Потом оглядел Коротыша и ухмыльнулся.
– Кувыркаться умеешь?
– Прошу прощения? – сказал Коротыш.
– Ну эти, как его, сальто.
– Какого черта мне кувыркаться?
– Так вроде все карлики так делают, ну и другие штуки. Видал я раз в цирке одного верхом на собаке.
Коротыш побагровел.
– Он не кувыркается, – поспешил сказать я. – Но вот насчет того жирного парня в повозке. Вот его-то мы как раз хотим догнать.
– Это с чего бы? – спросил человек. – Вы про то не говорили. А коль собрались от меня что выведать, выкладывайте, в чем дело.
Он слегка наклонил голову набок, как будто подозревал неладное и готовился нас разоблачить – но, как оказалось, он был из тех, кто с готовностью клюет на любую ложь, и чем эта ложь фантастичнее, тем больше готов он верить.
Это выяснилось, когда я сказал:
– Тот жирный парень – агент нашего карлика и сбежал с его деньгами, которые Коротыш копил для своей жены карлицы, чтобы вылечить ее ногу.
– Ногу? – сказал человек. – Что с ней не так?

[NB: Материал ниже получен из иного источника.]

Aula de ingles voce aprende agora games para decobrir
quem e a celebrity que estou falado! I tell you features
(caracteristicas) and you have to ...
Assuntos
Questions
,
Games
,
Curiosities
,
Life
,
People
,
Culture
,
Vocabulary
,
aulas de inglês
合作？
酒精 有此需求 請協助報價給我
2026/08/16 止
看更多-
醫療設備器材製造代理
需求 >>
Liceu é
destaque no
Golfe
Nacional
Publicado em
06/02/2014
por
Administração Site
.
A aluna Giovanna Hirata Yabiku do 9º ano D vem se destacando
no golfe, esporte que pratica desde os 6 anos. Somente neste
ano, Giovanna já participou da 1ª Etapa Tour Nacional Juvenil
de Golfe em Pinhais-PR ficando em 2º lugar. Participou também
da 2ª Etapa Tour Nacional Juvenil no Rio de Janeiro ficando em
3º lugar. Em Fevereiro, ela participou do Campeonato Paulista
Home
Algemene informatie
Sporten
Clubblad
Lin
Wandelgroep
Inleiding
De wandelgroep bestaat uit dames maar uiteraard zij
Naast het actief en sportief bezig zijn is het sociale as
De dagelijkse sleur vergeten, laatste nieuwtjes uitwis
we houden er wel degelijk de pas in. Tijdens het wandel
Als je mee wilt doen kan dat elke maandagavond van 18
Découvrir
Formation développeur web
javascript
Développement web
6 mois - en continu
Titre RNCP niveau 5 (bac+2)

– Толком непонятно, – сказал я. – Пришлось ломать и ждать, пока срастется, и все равно ходить она не может без особого башмачка.

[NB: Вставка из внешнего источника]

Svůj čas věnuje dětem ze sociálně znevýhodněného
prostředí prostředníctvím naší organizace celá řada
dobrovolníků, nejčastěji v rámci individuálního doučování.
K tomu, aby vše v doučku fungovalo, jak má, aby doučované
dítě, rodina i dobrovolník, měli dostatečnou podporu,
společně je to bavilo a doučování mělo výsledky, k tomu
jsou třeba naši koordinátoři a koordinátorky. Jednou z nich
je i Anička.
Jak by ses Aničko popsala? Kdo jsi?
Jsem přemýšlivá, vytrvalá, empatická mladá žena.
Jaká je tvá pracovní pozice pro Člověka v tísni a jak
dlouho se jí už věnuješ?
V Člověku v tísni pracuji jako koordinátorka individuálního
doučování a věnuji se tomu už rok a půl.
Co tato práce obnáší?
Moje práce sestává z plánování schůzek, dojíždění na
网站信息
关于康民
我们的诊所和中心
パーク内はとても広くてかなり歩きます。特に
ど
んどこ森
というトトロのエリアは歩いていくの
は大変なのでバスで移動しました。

Человек внимательнее оглядел Коротыша.
– Спер, что ли, деньги на башмачок?
Коротыш кивнул.
– Так и есть, сэр. Спер. Все подчистую.
– Еще и костюмы его прихватил, – сказал я. – Похоже, собрался отдать своей обезьяне.
– Так у него обезьяна? – спросил человек.
– Две.
– Знать, небольшого размера?
– Мои костюмы? – спросил Коротыш. – Или обезьяны?
– Обезьяны, – сказал человек.
– Да, чаще они небольшие. – К Коротышу вернулось привычное расположение духа. – Но те другое дело, здоровенные обезьяны прямо из бразильских джунглей. Ростом почти с меня, в придачу плотоядные.
– Какие? – спросил человек.
– Мясо едят, – пояснил Коротыш. – Мои штаны и рубашки как раз им впору, может, и башмаки. Запросто и тебя сожрут.
– Тогда прямое злодейство – вот так забрать твои шмотки, – сказал человек. – Чтобы дальше отдать людоедским обезьянам.
– В точности мои мысли. – Коротыш потупился, и уголки его рта задрожали, превращая в самого грустного карлика из всех, что когда-либо ступали на эту землю.
– Верно, проезжал здесь такой. Дело как раз при мне было. Тот самый малый, как вы рассказали. Только обезьян я не видел.
– Так их с ним и не было, – сказал я.
– Нет, сэр, – сказал Коротыш. – Их он упрятал подальше и как раз тащил туда мою одежду. Верно, собрался принарядить – а там обратно на арену. Он ведь с ними выступает. Раньше и я участвовал, да вышла заминка из-за моей бедной маленькой жены, благослови ее доброе сердце. Одна из тех обезьян откусила ей левый мизинчик.
Человек посмотрел на свою левую руку, потом на правую.
– Ладно хоть один. А жена твоя где?
Он начал оглядываться, точно ожидая ее увидеть.
– Так в цирке осталась, – сказал Коротыш. – Трудно ей странствовать. Из-за ноги и прочего. Мы ведь долго копили, чтобы ногу поправить и обуть, как надо. А теперь денег нет ни на операцию, ни на обувку.
Человек с лесопилки кивнул и отхлебнул еще виски. При этом, как мне почудилось, его глаза сверкнули.
– Да уж, парень и вправду был жирный. Но на вид так себе. Белый, как бумага, и скрюченный, будто ему живот свело.
– Точно, он самый, – сказал я.
– Несся, как угорелый, а мулов нахлестывал, будто загнать их собрался. Спроси меня, скотину стоило бы поберечь, как, к примеру, и ниггеров. Вот я своих ниггеров слишком не утруждаю. Стараюсь, чтобы работали с мулами вровень, вот как. Чтобы, значит, не перегнуть палку.
– Образцовый белый подход, – сказал Коротыш.
– Там, как погляжу, с вами ниггер, – продолжал человек. – Если ищет работу, у меня как раз место освободилось. Оплата вполовину того, что получает белый. Хорошие деньги, в этих краях я один столько плачу ниггерам.